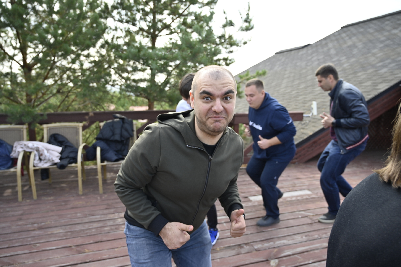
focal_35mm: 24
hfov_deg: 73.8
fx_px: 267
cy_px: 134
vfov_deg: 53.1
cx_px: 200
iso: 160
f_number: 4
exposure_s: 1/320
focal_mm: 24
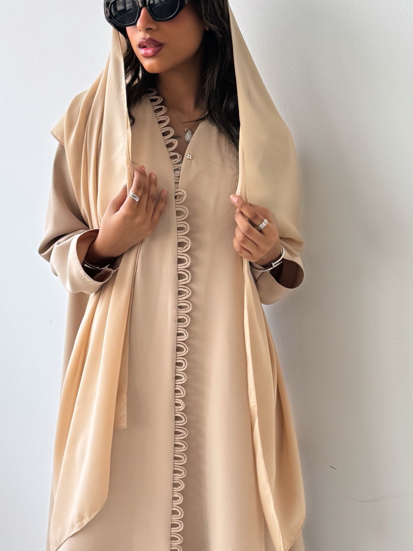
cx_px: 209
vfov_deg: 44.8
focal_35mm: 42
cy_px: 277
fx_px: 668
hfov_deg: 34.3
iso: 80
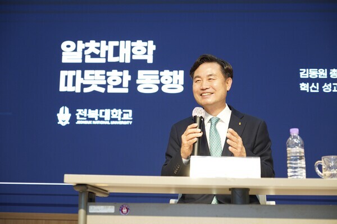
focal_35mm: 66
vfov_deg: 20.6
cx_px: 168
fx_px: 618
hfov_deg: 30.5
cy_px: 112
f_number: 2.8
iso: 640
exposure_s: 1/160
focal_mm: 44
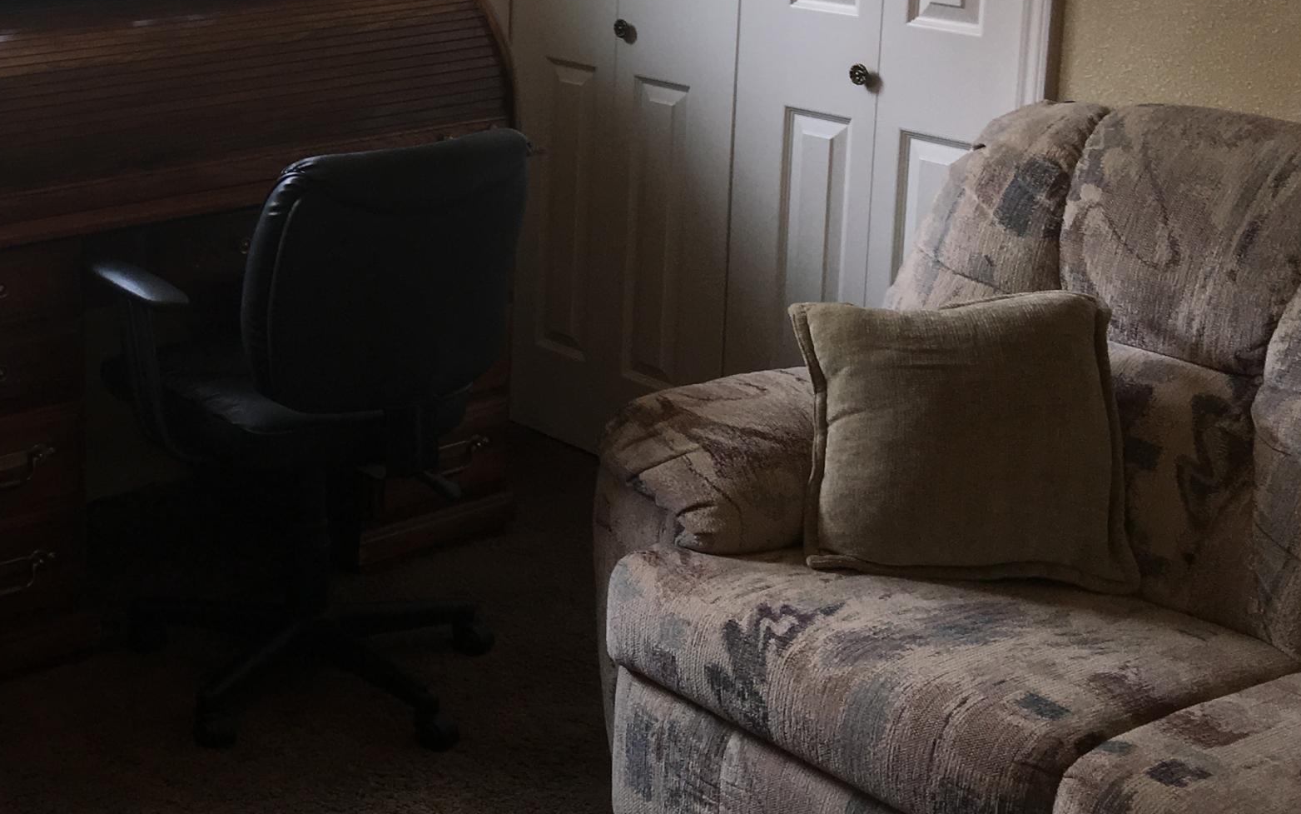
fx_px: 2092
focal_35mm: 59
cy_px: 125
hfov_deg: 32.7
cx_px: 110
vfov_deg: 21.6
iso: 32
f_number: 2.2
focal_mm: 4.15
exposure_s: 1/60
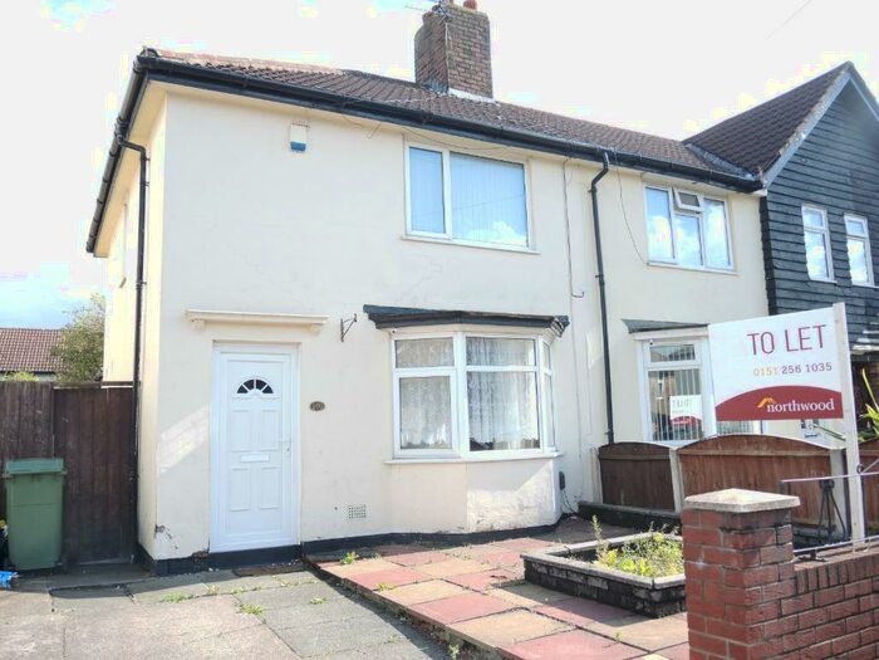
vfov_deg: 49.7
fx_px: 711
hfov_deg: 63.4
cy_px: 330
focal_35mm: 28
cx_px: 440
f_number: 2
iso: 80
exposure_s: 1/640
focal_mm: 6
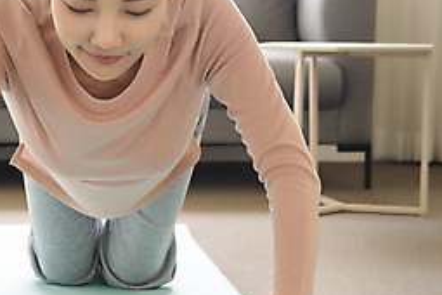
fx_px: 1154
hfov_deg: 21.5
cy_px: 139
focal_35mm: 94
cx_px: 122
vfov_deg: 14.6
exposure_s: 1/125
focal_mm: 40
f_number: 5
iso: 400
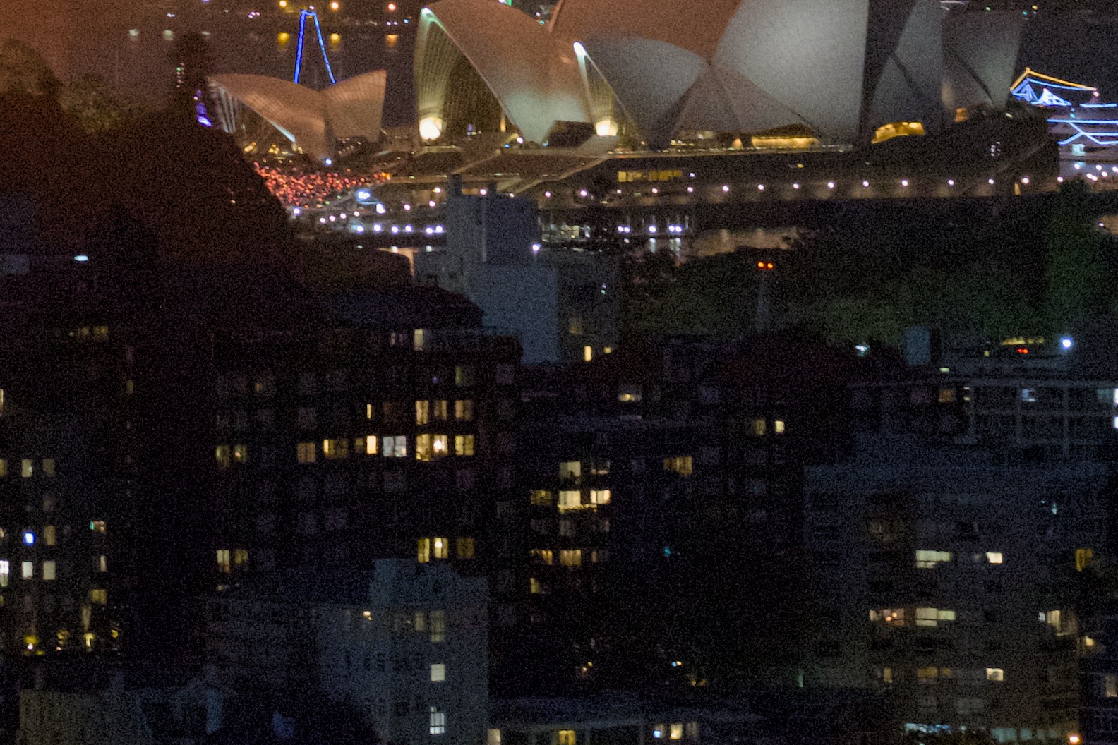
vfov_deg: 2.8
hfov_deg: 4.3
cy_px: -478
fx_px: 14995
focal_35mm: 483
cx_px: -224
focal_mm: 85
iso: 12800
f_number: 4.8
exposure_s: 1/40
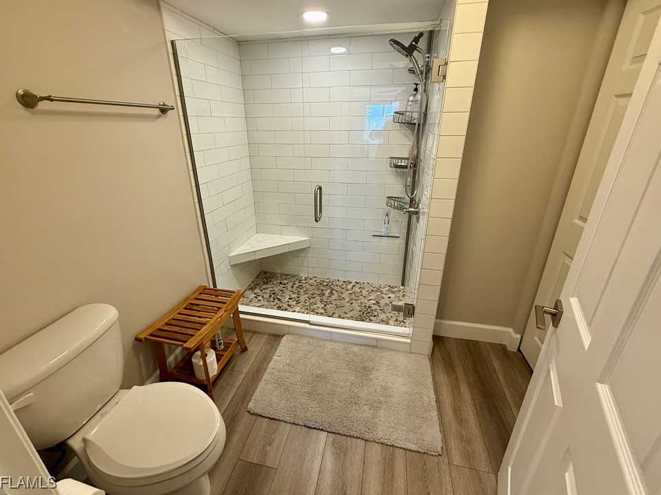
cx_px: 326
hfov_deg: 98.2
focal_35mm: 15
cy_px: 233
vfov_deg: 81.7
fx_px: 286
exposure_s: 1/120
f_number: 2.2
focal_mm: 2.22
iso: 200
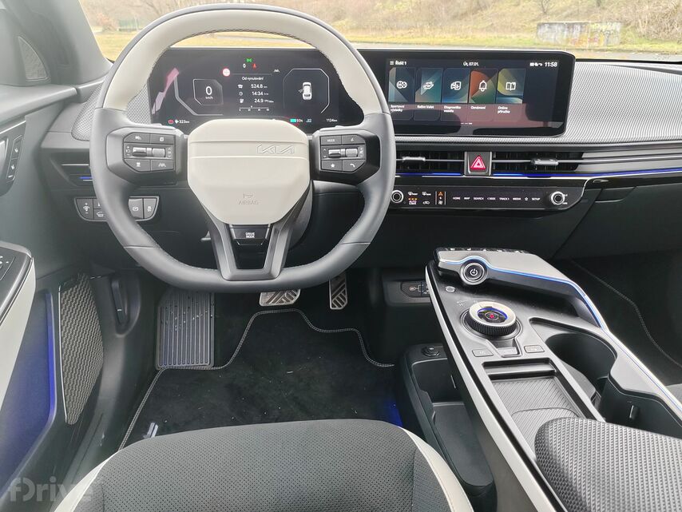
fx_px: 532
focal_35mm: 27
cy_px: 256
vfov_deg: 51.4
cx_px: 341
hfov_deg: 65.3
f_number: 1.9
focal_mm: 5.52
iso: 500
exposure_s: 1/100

* **Your task**
Pictures in the records above are to be left out of an otherwise exact copy.

* **Solved problem**
focal_35mm: 24
hfov_deg: 73.8
fx_px: 267
cy_px: 134
vfov_deg: 53.1
cx_px: 200
iso: 160
f_number: 4
exposure_s: 1/320
focal_mm: 24
cx_px: 209
vfov_deg: 44.8
focal_35mm: 42
cy_px: 277
fx_px: 668
hfov_deg: 34.3
iso: 80
focal_35mm: 66
vfov_deg: 20.6
cx_px: 168
fx_px: 618
hfov_deg: 30.5
cy_px: 112
f_number: 2.8
iso: 640
exposure_s: 1/160
focal_mm: 44
fx_px: 2092
focal_35mm: 59
cy_px: 125
hfov_deg: 32.7
cx_px: 110
vfov_deg: 21.6
iso: 32
f_number: 2.2
focal_mm: 4.15
exposure_s: 1/60
vfov_deg: 49.7
fx_px: 711
hfov_deg: 63.4
cy_px: 330
focal_35mm: 28
cx_px: 440
f_number: 2
iso: 80
exposure_s: 1/640
focal_mm: 6
fx_px: 1154
hfov_deg: 21.5
cy_px: 139
focal_35mm: 94
cx_px: 122
vfov_deg: 14.6
exposure_s: 1/125
focal_mm: 40
f_number: 5
iso: 400
vfov_deg: 2.8
hfov_deg: 4.3
cy_px: -478
fx_px: 14995
focal_35mm: 483
cx_px: -224
focal_mm: 85
iso: 12800
f_number: 4.8
exposure_s: 1/40
cx_px: 326
hfov_deg: 98.2
focal_35mm: 15
cy_px: 233
vfov_deg: 81.7
fx_px: 286
exposure_s: 1/120
f_number: 2.2
focal_mm: 2.22
iso: 200
fx_px: 532
focal_35mm: 27
cy_px: 256
vfov_deg: 51.4
cx_px: 341
hfov_deg: 65.3
f_number: 1.9
focal_mm: 5.52
iso: 500
exposure_s: 1/100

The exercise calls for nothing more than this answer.